There were 482 households, of which 39.8% had children under the age of 18 living with them, 49.6% were married couples living together, 11.6% had a female householder with no husband present, 7.1% had a male householder with no wife present, and 31.7% were non-families. 26.3% of all households were made up of individuals, and 6.4% had someone living alone who was 65 years of age or older. The average household size was 2.71 and the average family size was 3.27.

The median age in the city was 30.6 years. 28.8% of residents were under the age of 18; 12.1% were between the ages of 18 and 24; 27.2% were from 25 to 44; 21.3% were from 45 to 64; and 10.6% were 65 years of age or older. The gender makeup of the city was 49.2% male and 50.8% female.

===2000 census===
At the 2000 census, there were 960 people, 346 households and 236 families living in the city. The population density was 687.5 per square mile (264.8/km^{2}). There were 401 housing units at an average density of 287.2 per square mile (110.6/km^{2}). The racial makeup of the city was 86.15% White, 3.23% Native American, 4.17% Asian, 4.79% from other races, and 1.67% from two or more races. Hispanic or Latino of any race were 7.81% of the population.

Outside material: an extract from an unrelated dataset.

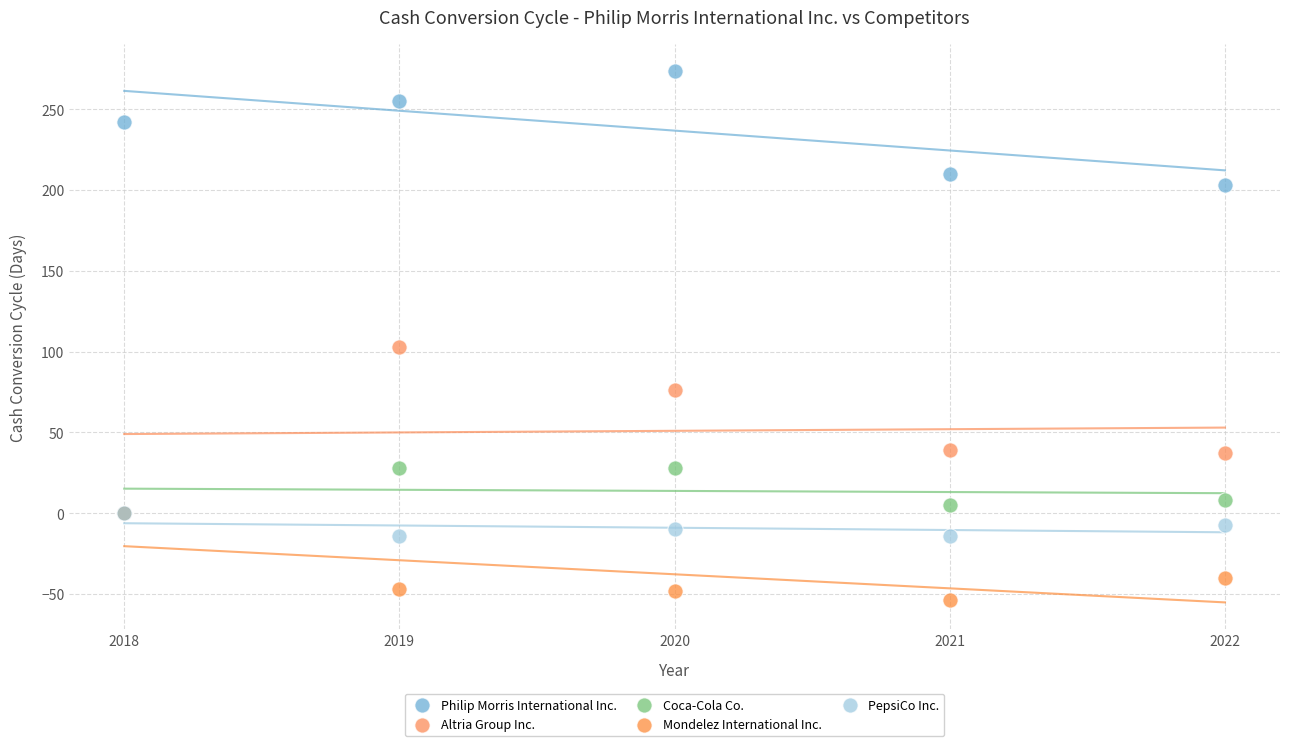

Across all series, what Y value is closest to 110?

103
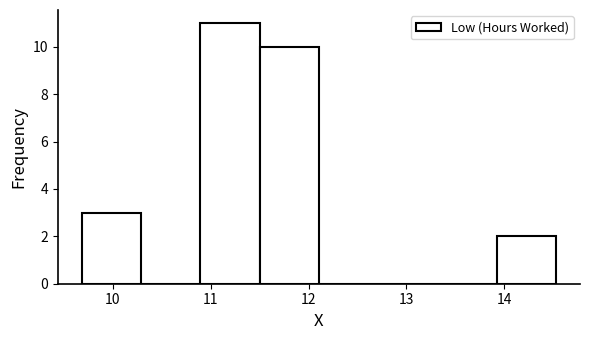

Over which range of the x-axis is the bar tallest?

10.9 to 11.5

There were 346 households, of which 39.9% had children under the age of 18 living with them, 51.2% were married couples living together, 11.3% had a female householder with no husband present, and 31.8% were non-families. 26.6% of all households were made up of individuals, and 9.2% had someone living alone who was 65 years of age or older. The average household size was 2.77 and the average family size was 3.42.

35.0% of the population were under the age of 18, 8.2% from 18 to 24, 29.0% from 25 to 44, 17.6% from 45 to 64, and 10.2% who were 65 years of age or older. The median age was 31 years. For every 100 females, there were 97.9 males. For every 100 females age 18 and over, there were 100.0 males.

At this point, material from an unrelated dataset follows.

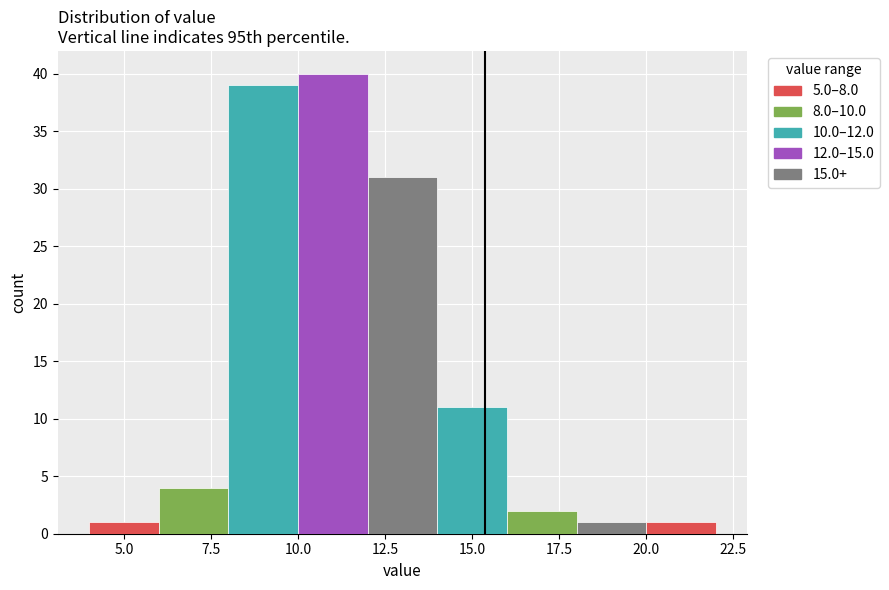

Which range on the x-axis has the tallest bar?

10 to 12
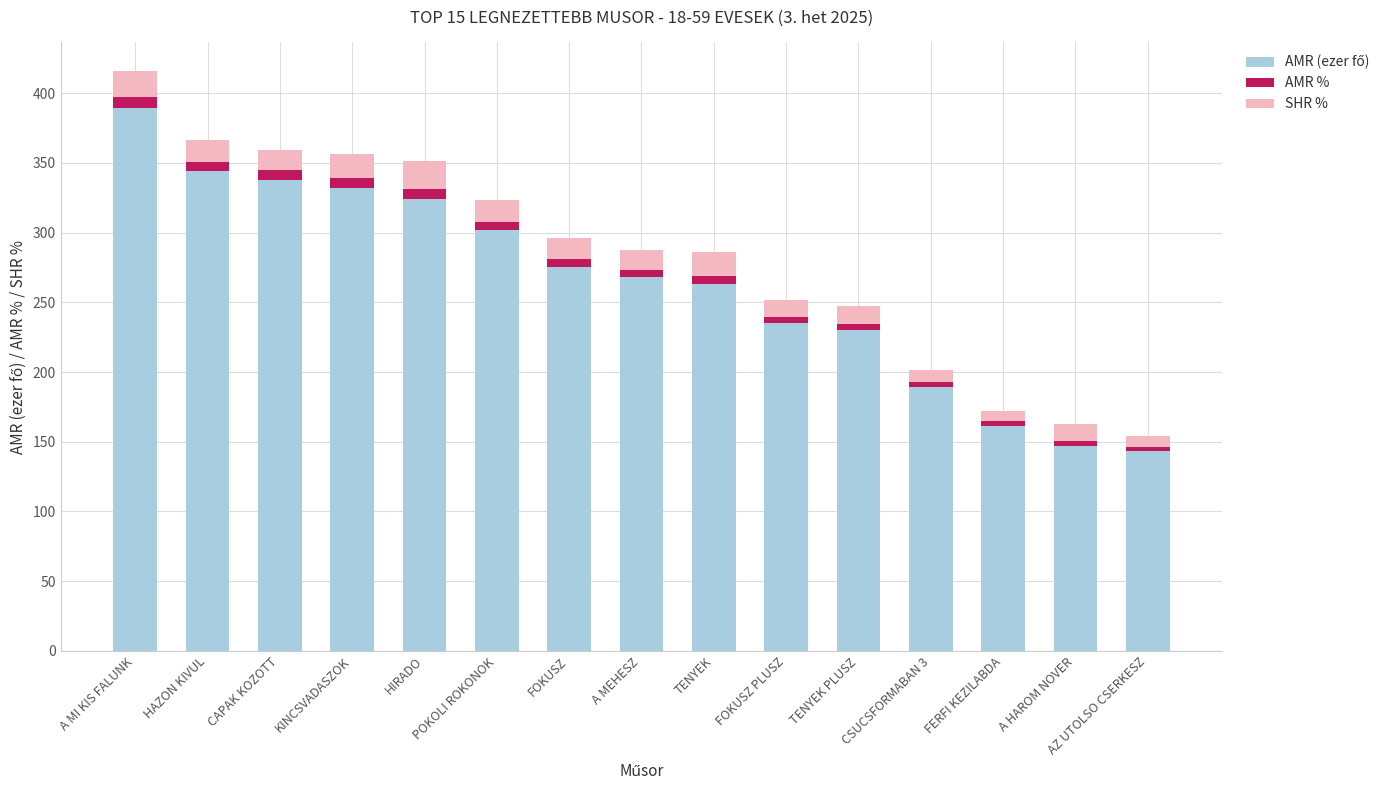

What is the total value across all series at A MI KIS FALUNK?

415.7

The median household income was $29,297 and the median family income was $36,250. Males had a median income of $30,227 compared with $20,268 for females. The per capita income for the city was $13,497. About 13.9% of families and 18.0% of the population were below the poverty line, including 23.1% of those under age 18 and 14.9% of those age 65 or over.

==Notable residents==

- Gale Bishop, professional basketball player
- Harry Delmar Fadden, sailor and U.S. Medal of Honor recipient
- Casey Bauman, NFL Quarterback.

==Municipal services==
The City of Sumas provides electricity to residents and businesses purchased from the
Bonneville Power Administration, as well as offering water, sewer, and analog cable service
including a mix of major Seattle networks, Canadian broadcast TV, expanded cable channels, and Showtime.

==Education==
The city is served by the Nooksack Valley School District. Nooksack Valley High School is the district's comprehensive high school.